Я выплюнул сигарету и закричал; когда кричишь, становится легче, надо только кричать погромче; кричать - это так хорошо, я кричал как полоумный. Кто-то надо мной наклонился, но я не открывал глаз, я почувствовал чужое дыхание, теплое, противно пахнущее смесью лука и табака, и услышал голос, который спокойно спросил:

Чего ты кричишь?

Пить, - сказал я. - И еще сигарету. В верхнем кармане.

Опять чужая рука шарила в моем кармане, опять чиркнула спичка и кто-то сунул мне в рот зажженную сигарету.

Где мы? - спросил я.

В Бендорфе.

Спасибо, - сказал я и затянулся.

Все-таки я, видимо, действительно в Бендорфе, а значит, дома, и, если бы не такой сильный жар, я мог бы с уверенностью сказать, что я в классической гимназии; что это школа, во всяком случае, бесспорно. Разве не крикнул внизу чей-то голос: «Остальных в рисовальный зал!»? Я был одним из остальных, я жил, остальные и были, очевидно, живыми. Это - рисовальный зал, и если слух меня не обманул, то почему бы глазам меня подвести? Значит, нет сомнения в том, что я узнал Цезаря, Цицерона и Марка Аврелия, а они могли быть только в классической гимназии; не думаю, чтобы в других школах стены коридоров украшали скульптурами этих молодцов.

Наконец-то он принес воду; опять меня обдало смешанным запахом лука и табака, и я поневоле открыл глаза, надо мной склонилось усталое, дряблое, небритое лицо человека в форме пожарника, и старческий голос тихо сказал:

Выпей, дружок.

Я начал пить; вода, вода - какое наслаждение; я чувствовал на губах металлический привкус котелка, я ощущал упругую полноводность глотка, но пожарник отнял котелок от моих губ и ушел; я закричал, он даже не обернулся, только устало передернул плечами и пошел дальше, а тот, кто лежал рядом со мной, спокойно сказал:

Зря орешь, у них нет воды; весь город в огне, сам видишь.

Рассказы написанное от первого лица, события происходят во время второй мировой войны. В названии произведения Белль использует первые строчки знаменитой эпитафии тремстам спартанцам, которые полегли, защищаясь от нашествия персов.

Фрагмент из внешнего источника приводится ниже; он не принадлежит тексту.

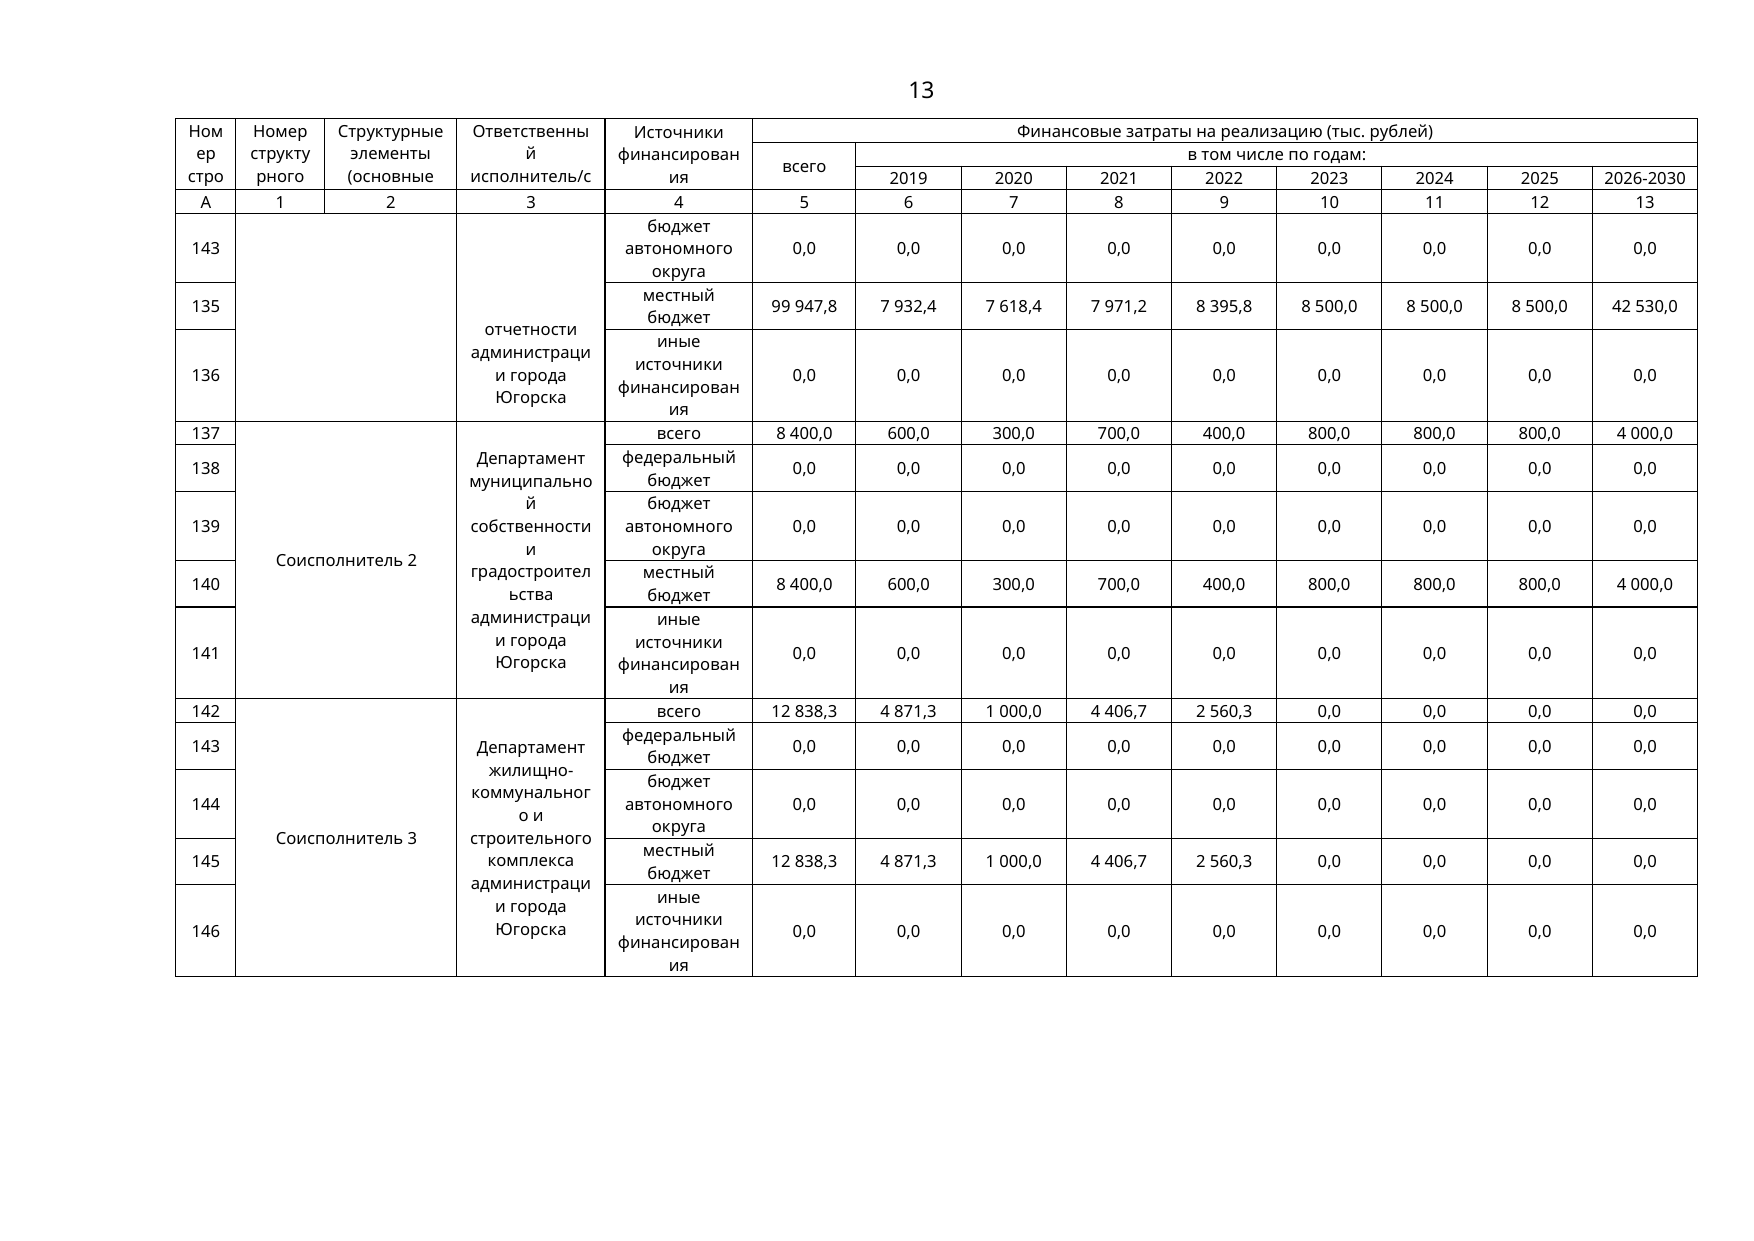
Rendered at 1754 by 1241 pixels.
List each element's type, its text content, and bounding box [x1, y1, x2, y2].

Санитарная машина, в которой находится герой, подъехала к великой ворот. Он увидел свет. Машина остановились. Первое, что услышал, был усталый голос, который спрашивал, есть ли в машине мертвецы. Шофер выругался на то, что везде столько света. Но тот же голос, который спрашивал про мертвецов, заметил, что нет никакой нужды делать затмения, когда весь город в огне. Затем вновь говорили коротко: о мертвецах, где их сложить, и о живых, куда их нести. Поскольку герой еще жив и осознает это, его несут вместе с другими ранеными в зал рисования. Сначала он видит длинный коридор, вернее, его окрашенные стены со старомодными крючками для одежды; потом двери с табличками, что вешают на классные комнаты: «6 А, 6 Б» и т.д., тогда репродукции с картин между этими дверями. Картины славные: лучшие образцы искусства от античности до современности. Перед выходом на лестничную площадку колонна, а за ней искусно сделан гипсовый макет фриза Парфенона. На лестничной клетке изображения кумиров человечества - от античных до Гитлера. Санитары несут носилки быстро, поэтому герой не успевает осознать все, что он видит, но кажется ему то все на удивление знакомым. Например, эта таблица, перевитая каминным лавровым венком с именами павших в предыдущей войне, с большим золотым Железным крестом наверху. Впрочем, подумал он, возможно, все это только грезится ему, ибо «все у меня болело - голова, руки, ноги, и сердце колотилось, как неистовое». И снова видит герой двери с табличками и гипсовые копии с бюстов Цезаря, Цицерона, Марка Аврелия. «А когда мы зашли за угол, появилась и Гермесова колонна, а дальше, в глубине коридора,- коридор здесь был окрашен в розовый цвет, аж в глубине, над дверями зала для рисования, висела огромная обличие Зевса, но до нее было еще далеко. Справа в окне я видел зарево пожара - все небо было красное, и по нему торжественно плыли черные, густые облака дыма». Он заметил и узнал прекрасный вид Того, и изображенную на нем на первом плане связку бананов, даже надпись на среднем банане, потому что он сам когда-то такой нацарапал. «Вот широко распахнулись двери зала рисования, я упал туда под изображением Зевса и закрыл глаза. Я не хотел больше ничего видеть... в зале рисования пахло йодом, калом, марлей и табаком и стоял гомон».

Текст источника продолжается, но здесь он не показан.